PAGE EXTRACT:
═══

In https://reviews.llvm.org/D53203#1284533, @asbirlea wrote:

> Hal,
>
> I have mixed feelings here because I understand Chris's point, but there are differences in this case which make this patch worth pushing forward IMO.
>
> MemorySSA in the current format will not solve this. It can be (and should be) extended to handle cases with *some* similarity (because we have other use cases for it). Trying to explain below.
>
> I'm not that familiar with DSE but if I understand correctly, the sequence is:
>
> - Keep a list of instructions, known to be allocas (or alike?)
> - Call for all callsites *after* those allocas getModRefInfo
> - If CS can read from any of those allocas, all stores above the CS are live (and it's iterating BBs in reverse so marking all preceding stores live as soon as one call is found to Ref)


That's right. The particular case that was causing performance problems for me was:

  call void @__assert_rtn(i8* %0, i8* %1, i8* %2)
  unreachable

I had 5,000 exit blocks like that and 13,000 allocas to consider. Every alloca was potentially dead at the unreachable and it called getModRefInfo() for each one to find out if __assert_rtn was able to access it. The answer was always no because the allocas were all non-escaping locals but finding that out was expensive and it re-checked for every local alloca and every call site.

> So the patch adds info about the list of allocas inside the MemoryLocation they modify and saves some of the work getModRefInfo does.
> 
> MemorySSA cannot currently provide info about isClobberedBy, it provides uses which are not yet optimized (this is a useful and expensive extension, and we should have a walker for it)
>  But even if we had this in MemorySSA now, the info cached in this case does not necessarily overlap with storing "isLocal" and "isNonEscaping" for a MemoryLocation, plus it is more expensive.

═══

(Collected data)
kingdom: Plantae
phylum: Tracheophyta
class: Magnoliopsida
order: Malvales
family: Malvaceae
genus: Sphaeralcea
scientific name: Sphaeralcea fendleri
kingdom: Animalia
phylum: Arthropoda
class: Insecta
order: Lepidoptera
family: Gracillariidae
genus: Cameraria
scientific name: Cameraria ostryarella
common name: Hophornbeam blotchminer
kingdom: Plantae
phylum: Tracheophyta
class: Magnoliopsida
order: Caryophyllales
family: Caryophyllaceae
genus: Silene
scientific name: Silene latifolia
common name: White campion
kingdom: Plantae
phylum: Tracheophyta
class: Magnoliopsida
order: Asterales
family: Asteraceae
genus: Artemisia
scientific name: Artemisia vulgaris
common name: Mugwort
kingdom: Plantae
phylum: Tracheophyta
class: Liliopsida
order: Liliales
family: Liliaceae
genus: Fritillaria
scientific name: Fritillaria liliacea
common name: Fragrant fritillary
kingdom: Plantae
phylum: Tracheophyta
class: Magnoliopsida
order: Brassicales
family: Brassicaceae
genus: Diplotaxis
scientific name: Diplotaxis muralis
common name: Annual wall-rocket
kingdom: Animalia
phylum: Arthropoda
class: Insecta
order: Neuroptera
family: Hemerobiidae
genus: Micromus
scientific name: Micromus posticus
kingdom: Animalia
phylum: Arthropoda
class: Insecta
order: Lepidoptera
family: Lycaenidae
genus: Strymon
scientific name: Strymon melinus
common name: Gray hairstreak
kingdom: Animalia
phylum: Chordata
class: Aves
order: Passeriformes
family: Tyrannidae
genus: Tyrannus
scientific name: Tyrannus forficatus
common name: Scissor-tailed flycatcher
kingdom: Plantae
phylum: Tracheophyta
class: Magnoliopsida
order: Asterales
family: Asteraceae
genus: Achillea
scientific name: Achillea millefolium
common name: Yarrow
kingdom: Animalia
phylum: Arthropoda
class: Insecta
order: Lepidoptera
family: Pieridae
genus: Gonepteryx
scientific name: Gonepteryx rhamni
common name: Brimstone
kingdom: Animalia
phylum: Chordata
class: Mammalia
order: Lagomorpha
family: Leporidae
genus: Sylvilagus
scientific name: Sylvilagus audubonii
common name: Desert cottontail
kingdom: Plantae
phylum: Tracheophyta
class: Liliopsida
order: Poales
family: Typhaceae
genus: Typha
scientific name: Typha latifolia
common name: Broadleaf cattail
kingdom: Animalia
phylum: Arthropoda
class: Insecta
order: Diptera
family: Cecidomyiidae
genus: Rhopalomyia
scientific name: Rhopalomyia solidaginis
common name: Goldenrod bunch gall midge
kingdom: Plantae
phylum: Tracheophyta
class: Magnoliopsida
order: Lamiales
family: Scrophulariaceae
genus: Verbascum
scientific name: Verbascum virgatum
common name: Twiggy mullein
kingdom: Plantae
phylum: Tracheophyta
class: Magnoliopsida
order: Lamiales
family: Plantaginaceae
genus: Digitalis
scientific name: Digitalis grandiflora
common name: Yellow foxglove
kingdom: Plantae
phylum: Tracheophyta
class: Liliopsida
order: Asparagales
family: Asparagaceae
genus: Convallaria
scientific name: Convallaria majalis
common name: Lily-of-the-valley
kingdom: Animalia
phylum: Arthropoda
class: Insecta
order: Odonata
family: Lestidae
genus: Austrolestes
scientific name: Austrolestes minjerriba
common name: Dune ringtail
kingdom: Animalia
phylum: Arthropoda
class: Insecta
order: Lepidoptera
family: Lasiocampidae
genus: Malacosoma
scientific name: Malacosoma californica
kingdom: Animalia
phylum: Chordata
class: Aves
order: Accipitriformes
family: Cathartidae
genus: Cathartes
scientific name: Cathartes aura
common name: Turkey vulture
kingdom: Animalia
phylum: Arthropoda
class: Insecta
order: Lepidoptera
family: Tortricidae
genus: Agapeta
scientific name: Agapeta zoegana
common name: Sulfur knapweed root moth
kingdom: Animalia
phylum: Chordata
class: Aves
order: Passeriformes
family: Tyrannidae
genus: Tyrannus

═══

ASSIGNMENT: Continue the code review discussion about dead store elimination and MemorySSA from the point where it stops.

EXERCISE OUTPUT:
>  We're looking here for ModRef between two particular instances  that may have many other memory-accessing instructions inbetween, with whom they MayAlias. A getModRefInfo call should be cheaper than a MemorySSA query here.
>  Perhaps I could argue that rewriting checks entirely (to avoid this particular ModRef call) would make MemorySSA more viable, but that's a whole other discussion and it would involve re-writing the pass.
> 
> The cost is clearly the extra memory added to MemoryLocation (Chris's objection for BBs) which is a core data structure.

We can potentially eliminate that cost in MemoryLocation using the separate non-const MemoryLocationKnowledge object we were talking about as an input and output. Callers that don't provide it would still need to allocate memory for it but it would be a default-constructed object in the callees stack frame.

> Unlike BBs we create MemoryLocations often on the spot and drop them right away.
>  This may make things better (as far as memory cost throughout the compilation) or worse (as far as allocations).
>  IMO, as far as caching invalidation, it is clearly better than BBs, since MemoryLocations are not passed between Analyses or Transforms. Hence the KnownFlags set by a pass will be used only in that pass, and whatever caching the pass does is dropped for others. 
>  It could be argued that this could be another extension to add to MemorySSA so we do pass cached info forward, but I think that's beyond the scope of MemorySSA right now.
> 
> Hope this makes sense, and please feel free to pull in Chris and the others to give feedback.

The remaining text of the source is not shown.